- _Exercise requirements_
Each line below should be restated word for word.

- _Data to use_

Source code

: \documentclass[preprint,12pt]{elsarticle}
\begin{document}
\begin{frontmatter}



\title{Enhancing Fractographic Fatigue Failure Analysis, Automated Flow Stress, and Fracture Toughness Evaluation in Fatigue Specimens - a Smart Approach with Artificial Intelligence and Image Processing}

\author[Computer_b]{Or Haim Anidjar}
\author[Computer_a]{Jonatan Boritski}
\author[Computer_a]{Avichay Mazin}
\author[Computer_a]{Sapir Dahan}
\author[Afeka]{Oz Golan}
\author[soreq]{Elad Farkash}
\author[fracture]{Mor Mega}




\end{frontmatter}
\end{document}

- _Exercise result_
Source code

: \documentclass[preprint,12pt]{elsarticle}
\begin{document}
\begin{frontmatter}



\title{Enhancing Fractographic Fatigue Failure Analysis, Automated Flow Stress, and Fracture Toughness Evaluation in Fatigue Specimens - a Smart Approach with Artificial Intelligence and Image Processing}

\author[Computer_b]{Or Haim Anidjar}
\author[Computer_a]{Jonatan Boritski}
\author[Computer_a]{Avichay Mazin}
\author[Computer_a]{Sapir Dahan}
\author[Afeka]{Oz Golan}
\author[soreq]{Elad Farkash}
\author[fracture]{Mor Mega}




\end{frontmatter}
\end{document}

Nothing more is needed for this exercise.